The raw product BZP monohydrochloride can be recrystallized from isopropanol. If you don’t like the smell of it you can form the odorless and more nicely cristaline BZP dihydrochloride by dripping an molar equivalent of conc. hydrochloric acid to the suspension of BZP monohydrochloride in isopropanol (or acetone), mixing it for 30min and filtering it off.

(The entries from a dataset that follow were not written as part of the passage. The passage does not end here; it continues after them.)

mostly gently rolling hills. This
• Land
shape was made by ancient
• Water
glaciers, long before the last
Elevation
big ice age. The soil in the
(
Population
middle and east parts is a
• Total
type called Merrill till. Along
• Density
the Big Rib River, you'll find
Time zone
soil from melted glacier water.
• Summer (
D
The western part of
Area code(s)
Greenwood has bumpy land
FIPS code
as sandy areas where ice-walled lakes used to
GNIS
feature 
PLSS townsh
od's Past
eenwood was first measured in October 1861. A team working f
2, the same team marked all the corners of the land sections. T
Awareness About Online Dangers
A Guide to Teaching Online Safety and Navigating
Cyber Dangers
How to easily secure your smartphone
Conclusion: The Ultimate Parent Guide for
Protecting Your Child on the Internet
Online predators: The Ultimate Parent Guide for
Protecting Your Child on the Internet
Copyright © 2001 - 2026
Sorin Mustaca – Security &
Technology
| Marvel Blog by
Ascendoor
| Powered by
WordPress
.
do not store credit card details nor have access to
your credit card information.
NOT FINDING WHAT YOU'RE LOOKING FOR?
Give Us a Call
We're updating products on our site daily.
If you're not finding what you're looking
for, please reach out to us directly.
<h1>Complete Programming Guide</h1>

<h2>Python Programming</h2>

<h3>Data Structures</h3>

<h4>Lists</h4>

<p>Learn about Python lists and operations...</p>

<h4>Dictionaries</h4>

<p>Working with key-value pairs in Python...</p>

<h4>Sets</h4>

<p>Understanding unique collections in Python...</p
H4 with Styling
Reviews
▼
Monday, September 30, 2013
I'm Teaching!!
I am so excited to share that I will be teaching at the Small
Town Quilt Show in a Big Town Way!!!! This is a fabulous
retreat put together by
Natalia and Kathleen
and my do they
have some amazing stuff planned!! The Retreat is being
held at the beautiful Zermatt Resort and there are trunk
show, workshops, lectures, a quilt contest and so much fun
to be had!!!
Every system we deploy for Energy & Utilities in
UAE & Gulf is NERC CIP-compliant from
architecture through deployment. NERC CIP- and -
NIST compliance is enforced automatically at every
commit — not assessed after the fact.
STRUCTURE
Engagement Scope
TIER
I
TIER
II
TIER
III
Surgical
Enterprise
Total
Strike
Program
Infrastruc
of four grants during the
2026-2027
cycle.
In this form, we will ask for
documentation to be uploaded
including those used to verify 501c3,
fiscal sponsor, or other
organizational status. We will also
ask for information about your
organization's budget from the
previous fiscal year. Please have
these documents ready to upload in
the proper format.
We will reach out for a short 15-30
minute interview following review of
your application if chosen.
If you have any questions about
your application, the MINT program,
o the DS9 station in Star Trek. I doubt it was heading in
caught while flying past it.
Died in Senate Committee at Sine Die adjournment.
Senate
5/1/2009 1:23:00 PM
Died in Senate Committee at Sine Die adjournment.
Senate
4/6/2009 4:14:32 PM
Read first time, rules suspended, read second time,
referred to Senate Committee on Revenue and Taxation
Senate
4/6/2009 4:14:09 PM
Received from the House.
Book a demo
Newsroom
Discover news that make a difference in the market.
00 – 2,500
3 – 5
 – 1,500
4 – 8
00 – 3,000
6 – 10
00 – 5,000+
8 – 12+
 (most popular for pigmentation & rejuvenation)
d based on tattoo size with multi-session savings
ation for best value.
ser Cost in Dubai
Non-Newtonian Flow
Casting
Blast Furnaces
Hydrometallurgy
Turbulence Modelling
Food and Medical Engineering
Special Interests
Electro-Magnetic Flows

The procedure from Org. Synth. (the one above) does yields almost only the monoalkylated product even in the raw product (the hydrochloride functioning as a protecting group and the precipitating dihydrochloride making sure the piperazine in solution is always a monobasic salt). But in case anybody is concerned about the possible contamination with N,N’-dibenzylpiperazine I can confirm it does not have any noteworthy acute toxicity up to doses of 300mg (as a dihydrochloride) though I don’t know about any possible chronic toxicity. Since the yield of the above preparation of the ethanolic solution is only assumed to be 100%, assuming it to be 95% might be better, thus contaminating the product with the harmless piperazine hydrochlorides instead of the less known dibenzylpiperazine. In any case the piperazine dihydrochloride will be left over while recrystallising the product from isopropanole. It will however take some hydrochloric acid from the BZP monohydrochloride thus somewhat lowering the yield of the recrystallisation.